Friday, April 14, 2017

Pink Cone Flowers

The art ladies came yesterday. We painted in acrylics from a picture I found on the Internet. Everyone's painting was different and fun. The ladies took their paintings home before I got a photo of them all together, but here is mine.
Mine was probably more realistic than the others, which is not necessarily a good thing. The original painting was more expressionistic. My ladies did great. Anyway, it was a fun painting.

On Wed. I took Mom to the doctor for a check-up. She is very healthy. I also took her to lunch and to have her nails done. She was fairly mean to me, but I had a better attitude, so we did okay. I'm getting pretty good at changing the subject and diverting her. Sometimes not. Sometimes it is easier to let her rant. Maybe that is less frustrating for her. Although, I thought we were going to get kicked out of the nail salon. Mom kept telling the pedicurist how to do her toes. The lady did not appreciate Mom's help. Then Mom launched in to how she herself  taught cosmetology, yada, yada, yada. Eventually Mom calmed down and let the lady do her job, and the lady became better with Mom. For a while there, I was for running out the door, but I stuck it out, and did okay.

At the doctor's office it was much the same with Mom telling the doctor why she has sores all over her face. She tells a story of how years ago a bucket of syrup fell out of the cabinet and hit her on the head. From that hit, she says that she has veins that run under her scalp and onto her face, neck, etc. and cause sores that ooze and dandruff and inch thick that she must scratch off. All of that is false and is from her mixed up thinking and dreaming, but there is no telling her any different. The doctor tried telling Mom that the sores would heal and be gone if Mom would just leave them alone. Mom told her that she herself was a cosmetologist and she knew...yada, yada. The doctor told Mom, "Well, I went to Medical school and I'm telling you...." I love this doctor. She is really great with Mom. It is sad there is no fix for the picking. It is just part of the dementia.

Mom's new kick (pun intended) is that she needs new shoes. While we were moving her to a new apartment a few weeks back, my sister asked if she could have some of the millions of shoes that mom has, but does not wear. Mom was so sweet - saying, "Why of course you can have them." Of course, I knew what would happen. Now Mom calls my sister several times a week wanting the shoes back. And now she wants to go shopping for new shoes. I figure I will take her next week so I can hopefully control the spending and keep her from buying high heels that are not appropriate for someone who has balance issues. Yeha.
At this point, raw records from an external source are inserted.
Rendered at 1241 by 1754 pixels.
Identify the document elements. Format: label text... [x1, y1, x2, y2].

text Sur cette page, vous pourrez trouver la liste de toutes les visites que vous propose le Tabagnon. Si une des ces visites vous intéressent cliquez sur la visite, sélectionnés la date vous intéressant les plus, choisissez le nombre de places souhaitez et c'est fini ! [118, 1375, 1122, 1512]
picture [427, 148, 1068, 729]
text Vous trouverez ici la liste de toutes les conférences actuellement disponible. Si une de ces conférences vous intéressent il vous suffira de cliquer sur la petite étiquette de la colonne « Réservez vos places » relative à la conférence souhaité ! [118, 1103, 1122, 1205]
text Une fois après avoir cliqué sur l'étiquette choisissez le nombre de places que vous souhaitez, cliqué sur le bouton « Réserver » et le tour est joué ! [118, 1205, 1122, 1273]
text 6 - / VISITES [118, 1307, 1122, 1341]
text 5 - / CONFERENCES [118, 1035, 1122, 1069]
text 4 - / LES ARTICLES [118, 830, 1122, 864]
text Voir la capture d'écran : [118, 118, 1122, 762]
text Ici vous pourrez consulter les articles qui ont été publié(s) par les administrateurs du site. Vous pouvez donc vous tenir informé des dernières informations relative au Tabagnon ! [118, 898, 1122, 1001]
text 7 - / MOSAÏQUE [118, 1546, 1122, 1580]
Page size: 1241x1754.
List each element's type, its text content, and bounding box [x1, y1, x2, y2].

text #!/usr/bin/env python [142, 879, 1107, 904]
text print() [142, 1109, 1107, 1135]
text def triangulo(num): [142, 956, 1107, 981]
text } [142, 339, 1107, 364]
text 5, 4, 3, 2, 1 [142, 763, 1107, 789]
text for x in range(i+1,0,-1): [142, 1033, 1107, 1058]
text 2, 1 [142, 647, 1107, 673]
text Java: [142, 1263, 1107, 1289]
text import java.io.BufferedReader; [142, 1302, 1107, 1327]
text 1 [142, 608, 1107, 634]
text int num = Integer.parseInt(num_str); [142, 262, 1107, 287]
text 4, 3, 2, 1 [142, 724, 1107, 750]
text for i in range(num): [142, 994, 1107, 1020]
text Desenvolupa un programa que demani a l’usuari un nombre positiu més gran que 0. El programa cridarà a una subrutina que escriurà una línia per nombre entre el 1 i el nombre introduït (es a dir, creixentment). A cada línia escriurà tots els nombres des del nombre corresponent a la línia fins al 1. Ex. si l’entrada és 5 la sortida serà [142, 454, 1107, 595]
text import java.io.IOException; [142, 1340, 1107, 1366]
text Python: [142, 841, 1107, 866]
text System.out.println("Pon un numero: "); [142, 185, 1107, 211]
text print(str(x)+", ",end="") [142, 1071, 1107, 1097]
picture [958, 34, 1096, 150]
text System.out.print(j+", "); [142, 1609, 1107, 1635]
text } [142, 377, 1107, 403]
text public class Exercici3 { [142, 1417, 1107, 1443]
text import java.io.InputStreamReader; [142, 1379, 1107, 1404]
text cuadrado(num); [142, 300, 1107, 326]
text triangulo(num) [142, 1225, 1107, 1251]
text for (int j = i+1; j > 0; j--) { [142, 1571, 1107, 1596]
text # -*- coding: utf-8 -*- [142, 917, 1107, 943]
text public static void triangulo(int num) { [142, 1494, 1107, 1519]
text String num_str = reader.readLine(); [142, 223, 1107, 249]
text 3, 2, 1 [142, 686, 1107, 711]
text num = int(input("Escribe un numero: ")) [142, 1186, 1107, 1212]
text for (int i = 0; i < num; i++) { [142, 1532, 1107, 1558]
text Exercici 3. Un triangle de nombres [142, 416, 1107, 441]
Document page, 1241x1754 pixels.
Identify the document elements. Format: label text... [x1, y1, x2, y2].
I hope you don't mind my blogging about my mom. Sometimes it helps me to write these things out. Also, I want to remember things. And I want other people who go through things with their moms to know that they are not alone. I see things on TV shows more and more lately dealing with Alzheimer and dementia. They seem to portray people as sweet, but forgetful and lost. They have famous people on talk shows telling how their parent had/has Alzheimers and how they took care of their parent and all was hard, but peachy-keen. No one wants to talk about the anger and the depression and the difficulty in dealing with the disease. I love my mom, but I want to be up-front and realistic and hopefully helpful concerning my time with her.

5 comments:

Etienne said...
This comment has been removed by the author.
Jo Castillo said...

Dementia is not a happy time. My mom went from the nicest, non cussing, lady in the world to being critical and somewhat mean like my dad. The doctors at the time said they weren’t sure she had Alzheimer's, but that she could have missed my dad so much that she assumed his style. She would yell at people walking by her room and say, “You S…… b…..h, come in here and talk to me!” She had always played the piano by ear and she would get furious if we asked her to play. Anyway, she was lost to the dementia and I feel for you. Your stories bring back memories of my folks and that is good. The sad times then bring back the good times. My mom just loved to laugh and have fun. She was one of nine girls on the homestead!

Bag Blog said...

Jo, I think part of Mom's anger is with getting old. She doesn't like it that she can't drive or that she needs to live with assistance. She can't understand what is happening to her. She wants to blame it on someone. She was always a fun person. I want to think of her that way. But you are right, my mom is lost to the dementia.

Green Acres said...

Maybe she needs to move up to a retirement village. That is, a place where everything is a golf cart ride away.

It's not like a nursing home. Go ahead and spend the money, as you can't take it with you, and the kids don't deserve it, ha.

Bag Blog said...

Green Acres, Personally, that sounds great to me. My mom lives in an independent/assisted living apartment. I doubt she could handle anything more independent.